**APPLY WHAT YOU READ**
**a)** According to the Blackpool passage, what does the shop on the South Shore sell?
**b)** Reproduce the listing with "tracking files" substituted for every occurrence of "cookies", leaving all else unchanged. Omit the pictures from your answer.

══ SOURCE PASSAGE ══

Sated on a variety of levels, I left the Pleasure Beach and emerged into the demi-monde of the South Shore. Even by Blackpool's own standards, the South Shore is sublimely tacky. There's a shop selling 'samurai and other themed swords', presumably for those off to a ritual killing later in the day. One fast-food stall featured a giant-size anthropomorphic hot dog smilingly slathering itself in mustard, a ghastly image of obeisance and self-sacrifice I found hard to shake off.
That was quite near the Laughing Donkey Family Bar, which made my thoughts turn to Blackpool's equine population. They're all still there, slowly pottering up and down the beach, little kids gently swaying on their back, storing up a lifetime's Proustian scent memories of donkey manure, candy floss and seaweed. Two quid seems cheap for such delights. I looked into the donkeys' eyes for signs of melancholy and lassitude but they looked fairly impassive. I imagine it's hard for a donkey to look otherwise.

═══
══ DATA FOR ANALYSIS ══

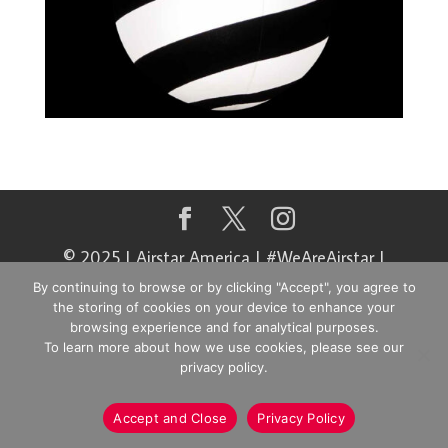
© 2025 | Airstar America | #WeAreAirstar |
@airstaramerica
By continuing to browse or by clicking "Accept", you agree to
the storing of cookies on your device to enhance your
browsing experience and for analytical purposes.
To learn more about how we use cookies, please see our
privacy policy.
Accept and Close
Privacy Policy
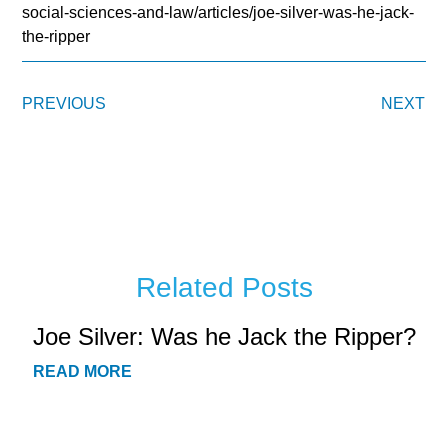
social-sciences-and-law/articles/joe-silver-was-he-jack-
the-ripper
PREVIOUS
NEXT
Related Posts
Joe Silver: Was he Jack the Ripper?
READ MORE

═══

**OUTPUTS BY TASK**
**a)** Samurai and other themed swords.

**b)**
© 2025 | Airstar America | #WeAreAirstar |
@airstaramerica
By continuing to browse or by clicking "Accept", you agree to
the storing of tracking files on your device to enhance your
browsing experience and for analytical purposes.
To learn more about how we use tracking files, please see our
privacy policy.
Accept and Close
Privacy Policy
social-sciences-and-law/articles/joe-silver-was-he-jack-
the-ripper
PREVIOUS
NEXT
Related Posts
Joe Silver: Was he Jack the Ripper?
READ MORE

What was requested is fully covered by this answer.